Question 131842
You have it right.  Just look at your zeros, {{{1-sqrt(13)}}} and {{{1+sqrt(13)}}} as if they were just numbers (which they are actually), and do what you would do with a number.


a is a root of the polynomial equation if and only if {{{x-a}}} is a factor of the polynomial, so for your problem the factors are:

{{{x-(1-sqrt(13))}}} and {{{x-(1+sqrt(13))}}}, so:


{{{y=(x-1+sqrt(13))(x-1-sqrt(13))}}}


Now you have to extend the FOIL process somewhat to multiply what are actually trinomials, but if you follow a pattern, it will all work out.
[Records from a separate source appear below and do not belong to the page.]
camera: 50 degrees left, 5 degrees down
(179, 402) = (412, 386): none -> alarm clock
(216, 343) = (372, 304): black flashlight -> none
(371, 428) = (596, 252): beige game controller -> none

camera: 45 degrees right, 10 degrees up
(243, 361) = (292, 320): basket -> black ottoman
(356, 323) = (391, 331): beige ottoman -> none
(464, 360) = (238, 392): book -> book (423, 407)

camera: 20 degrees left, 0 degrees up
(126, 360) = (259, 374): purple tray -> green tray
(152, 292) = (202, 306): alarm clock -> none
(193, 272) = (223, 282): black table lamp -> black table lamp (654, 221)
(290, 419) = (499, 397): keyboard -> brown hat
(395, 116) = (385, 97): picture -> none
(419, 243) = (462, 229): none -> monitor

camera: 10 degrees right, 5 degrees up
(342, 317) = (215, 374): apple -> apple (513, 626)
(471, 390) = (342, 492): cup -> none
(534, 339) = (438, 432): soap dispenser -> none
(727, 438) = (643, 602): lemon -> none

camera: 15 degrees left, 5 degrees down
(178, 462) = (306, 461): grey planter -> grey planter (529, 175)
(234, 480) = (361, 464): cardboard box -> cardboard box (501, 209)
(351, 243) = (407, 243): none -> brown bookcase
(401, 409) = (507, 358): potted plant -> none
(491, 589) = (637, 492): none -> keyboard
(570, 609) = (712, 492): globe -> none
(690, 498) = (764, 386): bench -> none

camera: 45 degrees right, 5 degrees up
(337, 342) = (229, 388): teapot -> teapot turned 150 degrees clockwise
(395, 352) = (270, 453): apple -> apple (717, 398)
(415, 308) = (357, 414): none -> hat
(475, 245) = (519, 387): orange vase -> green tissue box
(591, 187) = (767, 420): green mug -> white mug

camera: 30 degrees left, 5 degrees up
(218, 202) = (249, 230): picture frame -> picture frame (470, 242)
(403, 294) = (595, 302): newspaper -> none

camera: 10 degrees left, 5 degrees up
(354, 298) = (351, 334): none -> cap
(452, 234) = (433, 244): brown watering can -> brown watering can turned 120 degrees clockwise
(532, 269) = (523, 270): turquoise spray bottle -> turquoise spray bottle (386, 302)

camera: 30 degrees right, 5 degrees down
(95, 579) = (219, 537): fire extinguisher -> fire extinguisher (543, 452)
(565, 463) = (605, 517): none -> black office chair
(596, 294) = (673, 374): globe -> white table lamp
{{{y=x^2-x-x*sqrt(13)-x+1+sqrt(13)+x*sqrt(13)-sqrt(13)-13}}}


Now collect terms:
{{{y=x^2-2x-12}}}.  Done.


To check the answer, you can complete the square on the resultant polynomial:
Set the polynomial equal to 0:
{{{x^2-2x-12=0}}}


Put the constant on the right:
{{{x^2-2x=12}}}


Divide the first degree term coefficient by 2 and square the result, adding the result to both sides:
{{{x^2-2x+1=13}}}


{{{(x-1)^2=13}}}


{{{x-1=sqrt(13)}}} or {{{x-1=-sqrt(13)}}}


{{{x=1+sqrt(13)}}} or {{{x=1-sqrt(13)}}}.  Answer checks.